_What is expected:_ Write out the records again exactly and exclude the pictures.

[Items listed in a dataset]
"""

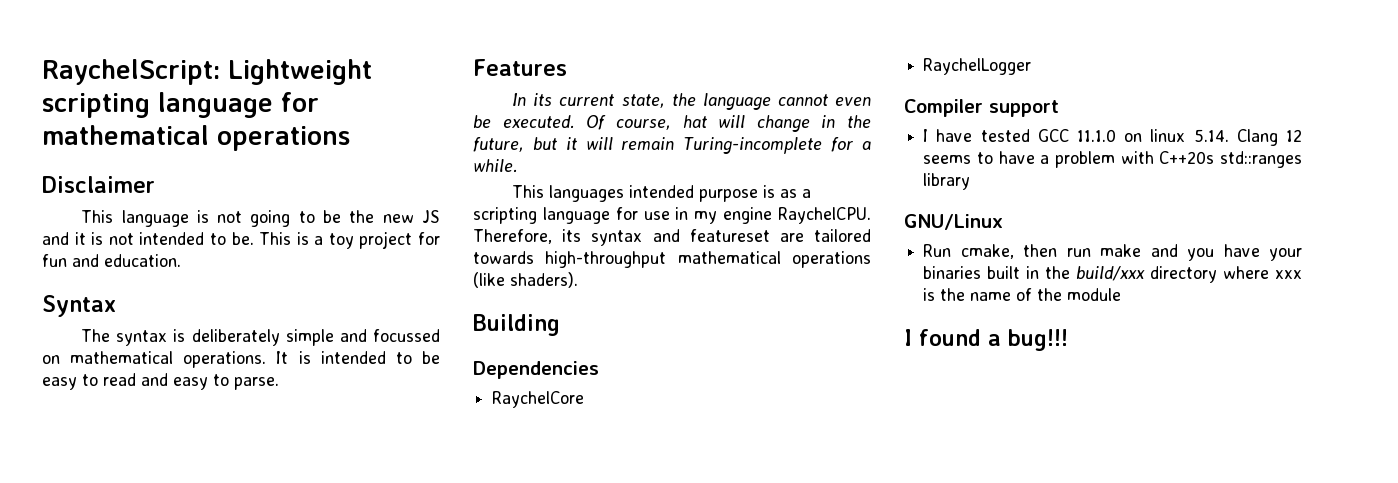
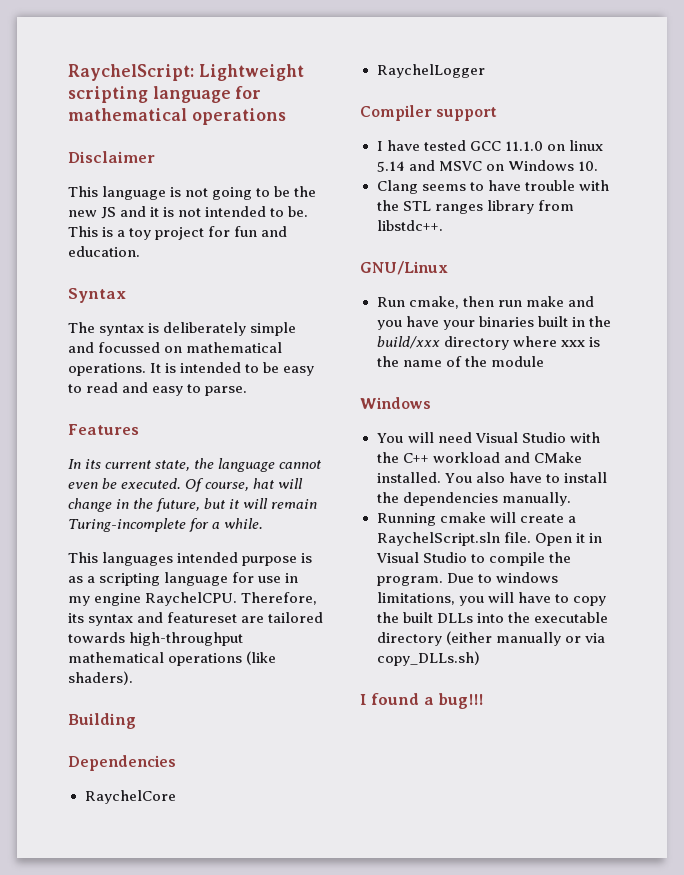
[1193,129,1302,146] [923,151,1302,168] 5.14. Clang 12 seems to have a problem with C++20s std::ranges -> [376,160,598,172] [376,180,609,194] [376,200,483,214] 5.14 and MSVC on Windows 10. // Clang seems to have trouble with the STL ranges
(971, 181) none -> [537,200,574,211] [376,220,443,231] from libstdc++.
(1122, 294) none -> [360,397,431,409] [376,432,600,443] [376,452,582,463] [376,472,607,483] [376,492,571,506] [376,512,576,526] [376,532,602,546] [375,552,571,566] [376,572,558,586] [376,592,606,606] [376,612,608,623] [376,631,605,646] [376,651,480,666] // Windows // You will need Visual Studio with the C++ workload and CMake installed. You also have to install the dependencies manually. // Running cmake will create a RaychelScript.sln file. Open it in Visual Studio to compile the program. Due to windows limitations, you will have to copy the built DLLs into the executable directory (either manually or via copy_DLLs.sh)

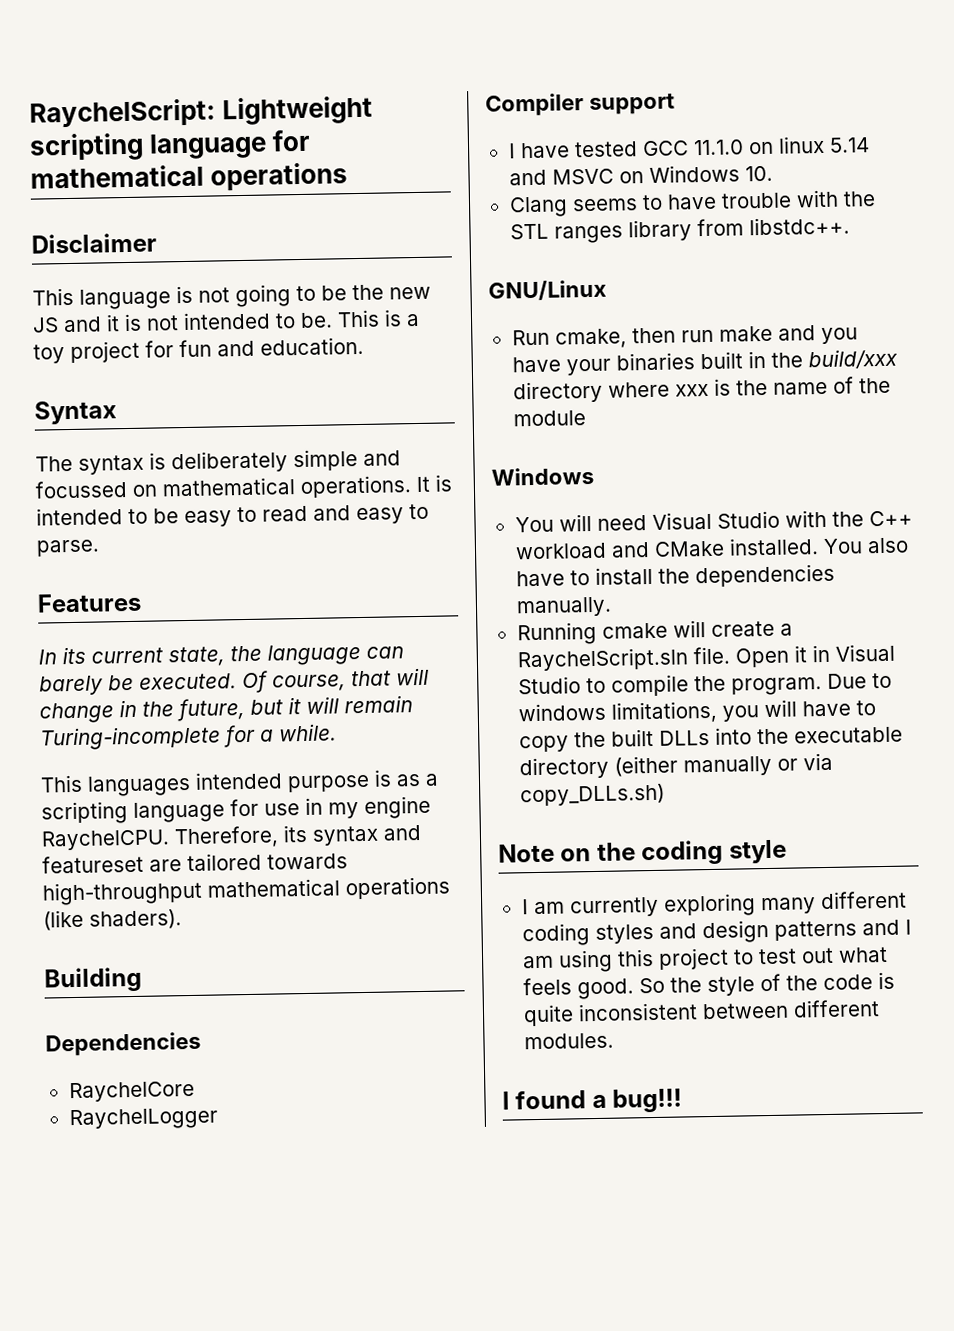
[279,460,322,469] [68,482,98,489] cannot even -> [366,646,404,659] [39,675,103,696] can barely
[253,478,275,489] hat -> [351,670,391,687] that
(480, 658) none -> [498,839,787,866] [521,890,907,918] [521,919,912,947] [522,946,888,973] [522,971,895,1000] [522,999,880,1027] [523,1032,614,1050] // Note on the coding style // I am currently exploring many different coding styles and design patterns and I am using this project to test out what feels good. So the style of the code is quite inconsistent between different modules.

"""

_Response:_
[1193,129,1302,146] [923,151,1302,168] 5.14. Clang 12 seems to have a problem with C++20s std::ranges -> [376,160,598,172] [376,180,609,194] [376,200,483,214] 5.14 and MSVC on Windows 10. // Clang seems to have trouble with the STL ranges
(971, 181) none -> [537,200,574,211] [376,220,443,231] from libstdc++.
(1122, 294) none -> [360,397,431,409] [376,432,600,443] [376,452,582,463] [376,472,607,483] [376,492,571,506] [376,512,576,526] [376,532,602,546] [375,552,571,566] [376,572,558,586] [376,592,606,606] [376,612,608,623] [376,631,605,646] [376,651,480,666] // Windows // You will need Visual Studio with the C++ workload and CMake installed. You also have to install the dependencies manually. // Running cmake will create a RaychelScript.sln file. Open it in Visual Studio to compile the program. Due to windows limitations, you will have to copy the built DLLs into the executable directory (either manually or via copy_DLLs.sh)

[279,460,322,469] [68,482,98,489] cannot even -> [366,646,404,659] [39,675,103,696] can barely
[253,478,275,489] hat -> [351,670,391,687] that
(480, 658) none -> [498,839,787,866] [521,890,907,918] [521,919,912,947] [522,946,888,973] [522,971,895,1000] [522,999,880,1027] [523,1032,614,1050] // Note on the coding style // I am currently exploring many different coding styles and design patterns and I am using this project to test out what feels good. So the style of the code is quite inconsistent between different modules.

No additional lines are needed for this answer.